1.6 KiB
id, title, challengeType, forumTopicId, dashedName
| id | title | challengeType | forumTopicId | dashedName |
|---|---|---|---|---|
| 5900f4811000cf542c50ff94 | Problem 277: A Modified Collatz sequence | 5 | 301927 | problem-277-a-modified-collatz-sequence |
--description--
A modified Collatz sequence of integers is obtained from a starting value a_1 in the following way:
a_{n + 1} = \frac{a_n}{3} if a_n is divisible by 3. We shall denote this as a large downward step, "D".
a_{n + 1} = \frac{4a_n + 2}{3} if a_n divided by 3 gives a remainder of 1. We shall denote this as an upward step, "U".
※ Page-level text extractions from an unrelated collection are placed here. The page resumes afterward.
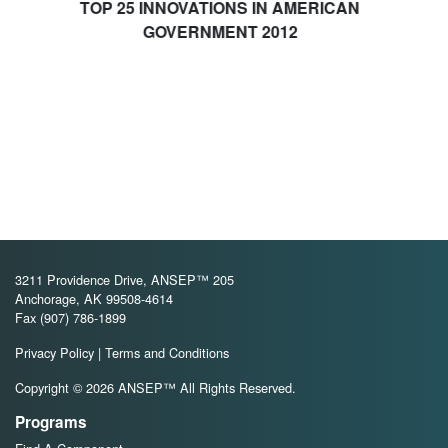
5 INNOVATIONS IN AMERICAN
GOVERNMENT 2012
3211 Providence Drive, ANSEP™ 205
Anchorage, AK 99508-4614
Fax (907) 786-1899
Privacy Policy
|
Terms and Conditions
Copyright © 2026 ANSEP™ All Rights Reserved.
Programs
a_{n + 1} = \frac{2a_n - 1}{3} if a_n divided by 3 gives a remainder of 2. We shall denote this as a small downward step, "d".
The sequence terminates when some a_n = 1.
Given any integer, we can list out the sequence of steps. For instance if a_1 = 231, then the sequence \\{a_n\\} = \\{231, 77, 51, 17, 11, 7, 10, 14, 9, 3, 1\\} corresponds to the steps "DdDddUUdDD".
Of course, there are other sequences that begin with that same sequence "DdDddUUdDD....".
For instance, if a_1 = 1004064, then the sequence is DdDddUUdDDDdUDUUUdDdUUDDDUdDD.
In fact, 1004064 is the smallest possible a_1 > {10}^6 that begins with the sequence DdDddUUdDD.
What is the smallest a_1 > {10}^{15} that begins with the sequence "UDDDUdddDDUDDddDdDddDDUDDdUUDd"?
--hints--
modifiedCollatzSequence() should return 1125977393124310.
assert.strictEqual(modifiedCollatzSequence(), 1125977393124310);
--seed--
--seed-contents--
function modifiedCollatzSequence() {
return true;
}
modifiedCollatzSequence();
--solutions--
// solution required